2. Glucocorticoids are the first choice for the treatment of this disease. The mechanism of action is to inhibit lymphocyte production of auto-erythrocyte antibodies, reduce the affinity between antibodies and red blood cells, and inhibit the role of macrophages to remove the attached antibody red blood cells. It is equally effective during pregnancy as during non-pregnancy. Most scholars believe that it is best not to use it in early pregnancy, and to use it cautiously in the middle of pregnancy, with less effect on the fetus in the last three months of pregnancy. The starting dose should be sufficient, the reduction should not be too fast, and the maintenance time should be long. Take prednisone as an example, the dosage is 1~1.5mg/(kg?d), divided into 3~4 oral doses, the clinical symptoms will be relieved first, and the red blood cells will rise rapidly after about 1 week. If the treatment is ineffective for 3 weeks, other treatment methods need to be changed promptly.
If effective, after hemolysis stops and red blood cells return to normal, gradually and slowly reduce the dose. The daily dose should be reduced by 10-15mg per week, and after the daily dose reaches 30mg, the daily dose should be reduced by 5mg per week or every 2 weeks, and after the daily dose reaches 15mg, the daily dose should be reduced by 2.5mg every 2 weeks. Long-term remission after hormone discontinuation. If at least 15 mg of prednisone is used daily to maintain blood picture remission, a switch to other therapies should be considered.
3. Splenectomy is the organ that produces antibodies and is the main destruction site of allergic red blood cells. Even though red blood cells are still sensitized after splenectomy, the impact of antibodies on the lifespan of red blood cells is greatly reduced. Some count 316 splenectomized patients with a postoperative efficiency of 60%. The literature describes that splenectomy may be more effective in those with a negative indirect anti-human globulin test or antibody IgG. Splenectomy during pregnancy is preferable to surgery in the middle of pregnancy. The application of hormones is still effective in cases of postoperative recurrence.
Immunosuppressive drugs are not recommended during pregnancy, but can be used after delivery. Commonly used drugs are: azathioprine, cyclophosphamide, methotrexate, etc. They are mainly used for: those who cannot be relieved by hormone therapy and splenectomy; those who have contraindications to splenectomy; those who need more than 10mg of prednisone per day to maintain.
5, other therapies anti-lymphocyte globulin, anti-thymocyte globulin, cyclosporine, etc., are still in the practice stage. High-dose human gammaglobulin intravenous injection or plasma exchange have certain efficacy, but the effect is not long-lasting.

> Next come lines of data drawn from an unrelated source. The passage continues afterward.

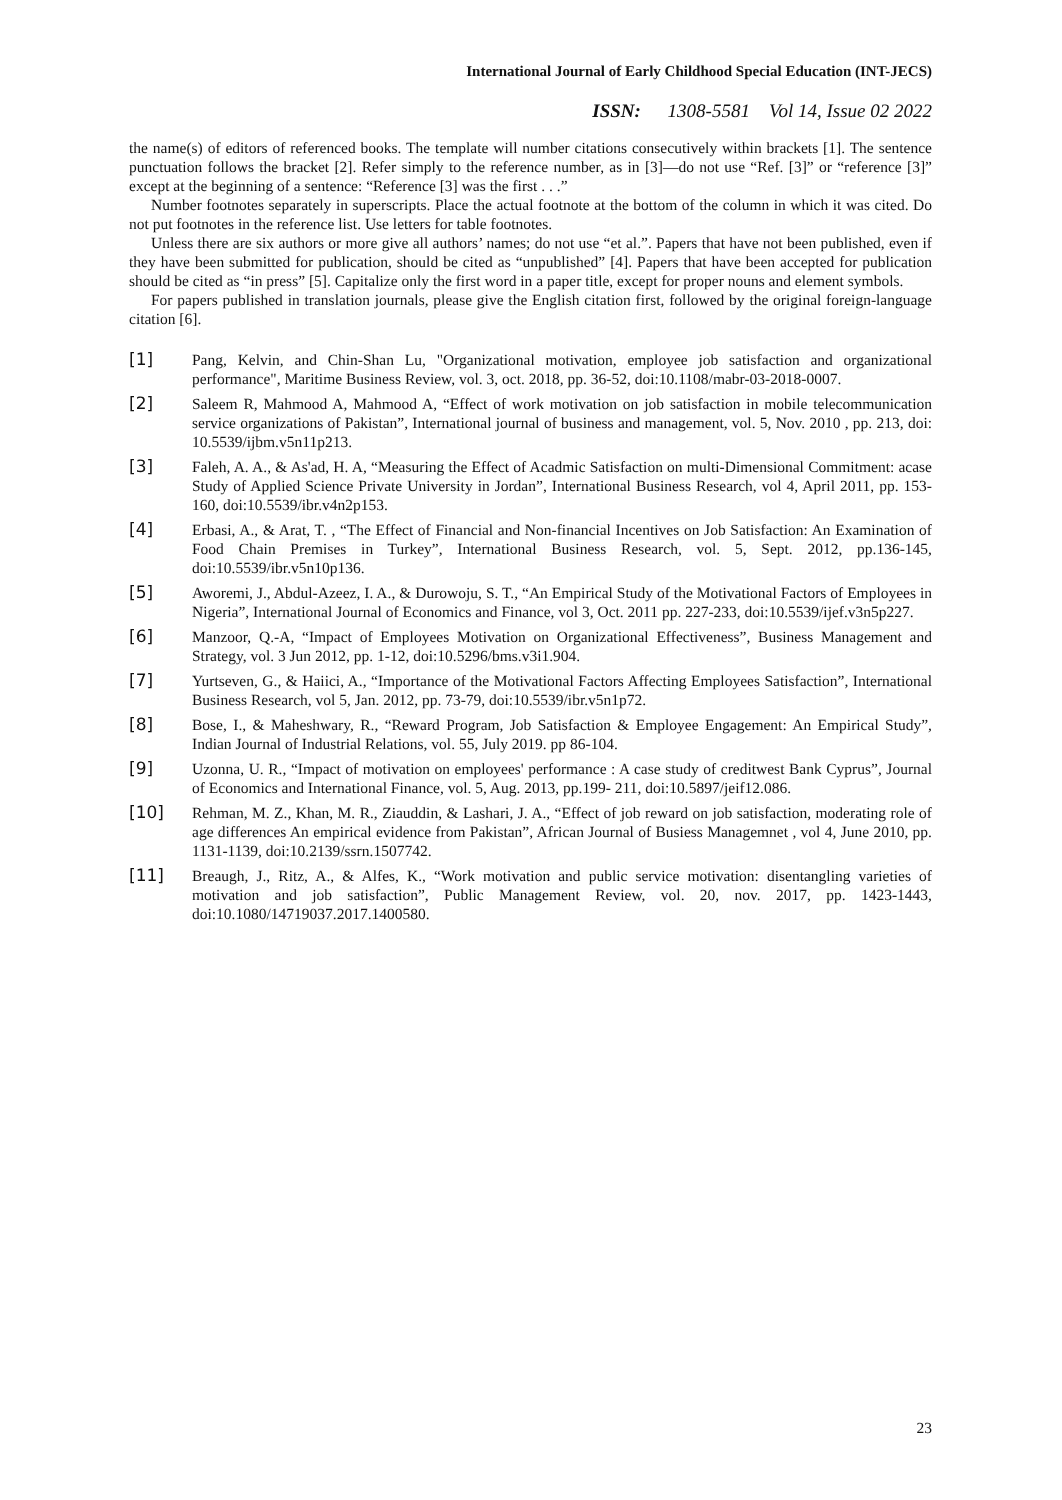International Journal of Early Childhood Special Education (INT-JECS)
ISSN: 1308-5581 Vol 14, Issue 02 2022
the name(s) of editors of referenced books. The template will number citations consecutively within brackets [1]. The sentence punctuation follows the bracket [2]. Refer simply to the reference number, as in [3]—do not use “Ref. [3]” or “reference [3]” except at the beginning of a sentence: “Reference [3] was the first . . .”
Number footnotes separately in superscripts. Place the actual footnote at the bottom of the column in which it was cited. Do not put footnotes in the reference list. Use letters for table footnotes.
Unless there are six authors or more give all authors’ names; do not use “et al.”. Papers that have not been published, even if they have been submitted for publication, should be cited as “unpublished” [4]. Papers that have been accepted for publication should be cited as “in press” [5]. Capitalize only the first word in a paper title, except for proper nouns and element symbols.
For papers published in translation journals, please give the English citation first, followed by the original foreign-language citation [6].
[1] Pang, Kelvin, and Chin-Shan Lu, "Organizational motivation, employee job satisfaction and organizational performance", Maritime Business Review, vol. 3, oct. 2018, pp. 36-52, doi:10.1108/mabr-03-2018-0007.
[2] Saleem R, Mahmood A, Mahmood A, “Effect of work motivation on job satisfaction in mobile telecommunication service organizations of Pakistan”, International journal of business and management, vol. 5, Nov. 2010 , pp. 213, doi: 10.5539/ijbm.v5n11p213.
[3] Faleh, A. A., & As'ad, H. A, “Measuring the Effect of Acadmic Satisfaction on multi-Dimensional Commitment: acase Study of Applied Science Private University in Jordan”, International Business Research, vol 4, April 2011, pp. 153-160, doi:10.5539/ibr.v4n2p153.
[4] Erbasi, A., & Arat, T. , “The Effect of Financial and Non-financial Incentives on Job Satisfaction: An Examination of Food Chain Premises in Turkey”, International Business Research, vol. 5, Sept. 2012, pp.136-145, doi:10.5539/ibr.v5n10p136.
[5] Aworemi, J., Abdul-Azeez, I. A., & Durowoju, S. T., “An Empirical Study of the Motivational Factors of Employees in Nigeria”, International Journal of Economics and Finance, vol 3, Oct. 2011 pp. 227-233, doi:10.5539/ijef.v3n5p227.
[6] Manzoor, Q.-A, “Impact of Employees Motivation on Organizational Effectiveness”, Business Management and Strategy, vol. 3 Jun 2012, pp. 1-12, doi:10.5296/bms.v3i1.904.
[7] Yurtseven, G., & Haiici, A., “Importance of the Motivational Factors Affecting Employees Satisfaction”, International Business Research, vol 5, Jan. 2012, pp. 73-79, doi:10.5539/ibr.v5n1p72.
[8] Bose, I., & Maheshwary, R., “Reward Program, Job Satisfaction & Employee Engagement: An Empirical Study”, Indian Journal of Industrial Relations, vol. 55, July 2019. pp 86-104.
[9] Uzonna, U. R., “Impact of motivation on employees' performance : A case study of creditwest Bank Cyprus”, Journal of Economics and International Finance, vol. 5, Aug. 2013, pp.199- 211, doi:10.5897/jeif12.086.
[10] Rehman, M. Z., Khan, M. R., Ziauddin, & Lashari, J. A., “Effect of job reward on job satisfaction, moderating role of age differences An empirical evidence from Pakistan”, African Journal of Busiess Managemnet , vol 4, June 2010, pp. 1131-1139, doi:10.2139/ssrn.1507742.
[11] Breaugh, J., Ritz, A., & Alfes, K., “Work motivation and public service motivation: disentangling varieties of motivation and job satisfaction”, Public Management Review, vol. 20, nov. 2017, pp. 1423-1443, doi:10.1080/14719037.2017.1400580.
23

If anemia is not serious, blood transfusion is generally not recommended; in case of emergency, saline-washed red blood cells can be considered for severe anemia.
VIII. Prognosis
Most patients with primary treatment respond well to the drug, and the blood picture can return to normal in a month or several months, but maintenance treatment is required. Recurrent patients have poor outcome and the duration of the disease varies from several months to several years, with a mortality rate of about 50%. The prognosis of secondary disease varies with the original disease, those with infection will be cured after controlling the infection; those with collagen system disease or tumor have a poor prognosis, Evans syndrome is also difficult to cure and can die from bleeding.CAS has a long course and can be recurrent, not easy to cure.Some patients with PCH can disappear after 2 to 3 months of onset of the disease, but there are a few patients who do not recover.